Palencia Entre Líneas

Cuatro apuntes sobre un sentimiento y una forma de vida: la nuestra. Palencia existe, se ve, se toca y se disfruta. Es un modo de vida.

14 marzo 2011

Las cosas importan más o menos en función de lo que pasa al lado

Cuando miro el calendario con el blog en frente siempre me digo eso de "tengo que actualizar". Pero el ritmo que he llevado estas dos semanas ha sido tan frenético que no he tenido tiempo para más. Me prometí pasarme por Palencia, se lo he comentado a familiares y amigos, sin haber cumplido mi propósito. Y no será porque hay gente a la que me apetece ver, y porque las circunstancias de algunos de ellos han cambiado (en unos casos para bien y en otros para no tan bien), y ¡qué narices! Palencia siempre es un buen sitio para desconectar. Comentaba con mi madre estaba semana: "Ya verás cuando el AVE llegue de una puñetera vez..."
Son días en los que han pasado, en mi vida y en las de otros, muchas cosas interesantes, sólo que ha sido inevitable no verlas desde el prisma de Japón. Seguro que existían muchas vidas paralelas: una chica que pierde su trabajo de forma injusta, mientras otro está a punto de conseguir uno. O alguien, en algún hospital, recuperándose de una operación, mientras no sé quién estaba esperando un bebé para no sé cuándo. Y cómo un temblor echa por tierra, nunca mejor dicho, todos esos pilares de vida y el barro se encarga de borrar las líneas que había trazadas buscando esos momentos de felicidad.
Alguien escribió el viernes pasado en Twitter que había tantos desaparecidos en Japón como gente vivía en Palencia.
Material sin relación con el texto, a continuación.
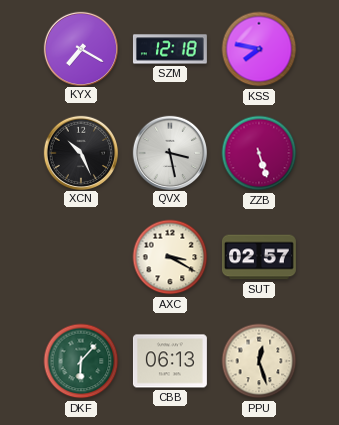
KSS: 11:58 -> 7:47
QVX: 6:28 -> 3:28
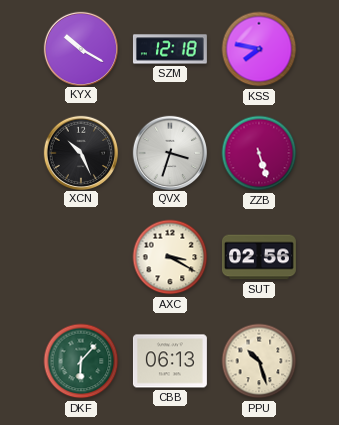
KYX: 7:20 -> 10:20
QVX: 3:28 -> 3:33
SUT: 02:57 -> 02:56
PPU: 12:27 -> 10:27
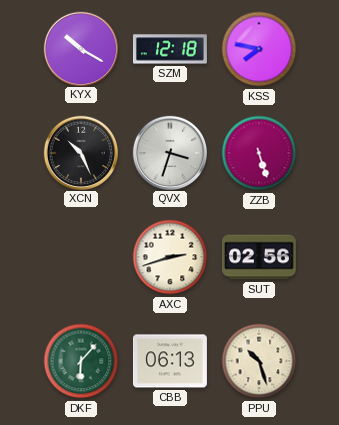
AXC: 3:20 -> 2:42
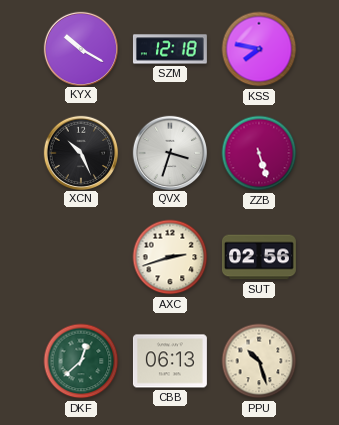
DKF: 6:07 -> 12:38
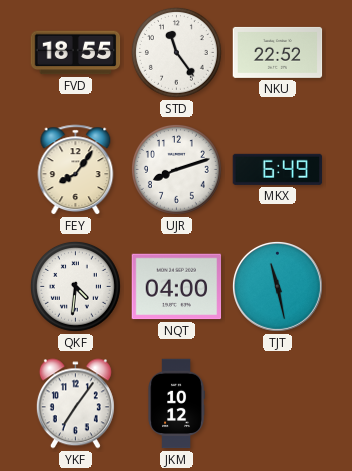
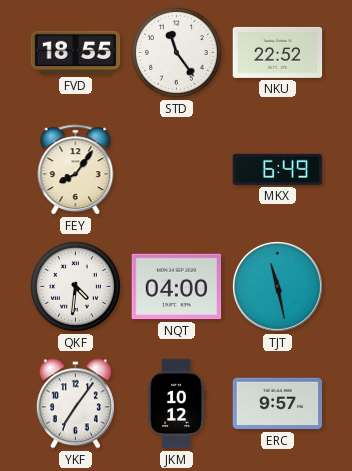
UJR: 8:12 -> none
ERC: none -> 9:57
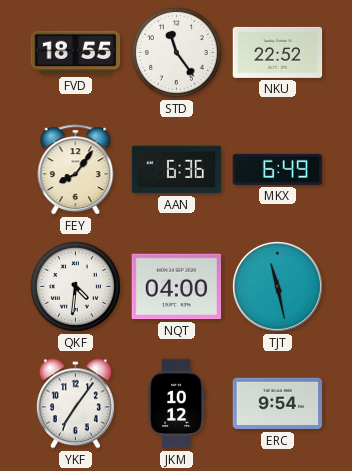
AAN: none -> 6:36
ERC: 9:57 -> 9:54
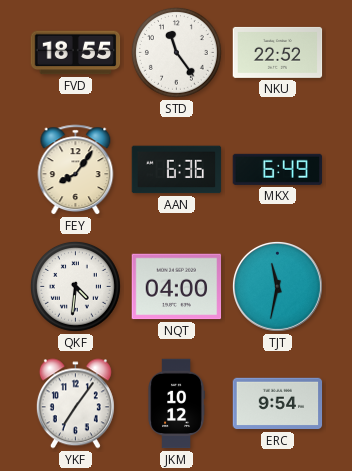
TJT: 11:28 -> 11:32
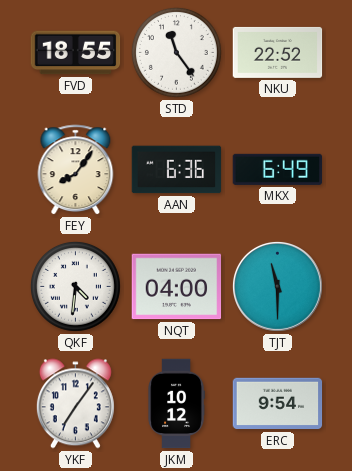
TJT: 11:32 -> 11:30
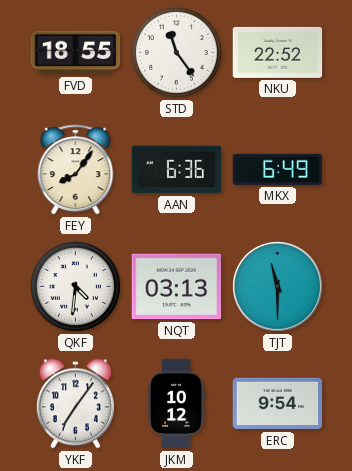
NQT: 04:00 -> 03:13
Ahora son tantos como los que viven en medio Valladolid los que han tenido que marcharse de donde estaban para evitar que les llegue una radiación que transforma a los seres humanos en seres monstruosos, sin saber, hasta dentro de una temporada, si han estado realmente a salvo. ¿Qué tiene sentido cuando algo así te viene encima?
Esta vez ha sido en el Pacífico... Un tsunami cerca de Japón se ha dejado sentir hasta Chile. Hay motivos de sobra para pensar que algo, quizás, se está haciendo mal. Tenemos una gran excusa para aprender del dolor ajeno y tomar conciencia de que tenemos motivos de sobra para sentirlos plenos y agradecidos, dueño cada uno de sí mismo. Si no, las muertes de casi dos mil japoneses no tendrán jamás ningún sentido. Uno de mis compañeros de piso está convencido de que el futuro está en colonizar Marte. Espero que no tengamos que llegar a estar tan locos buscando soluciones donde no sabemos si las encontraremos.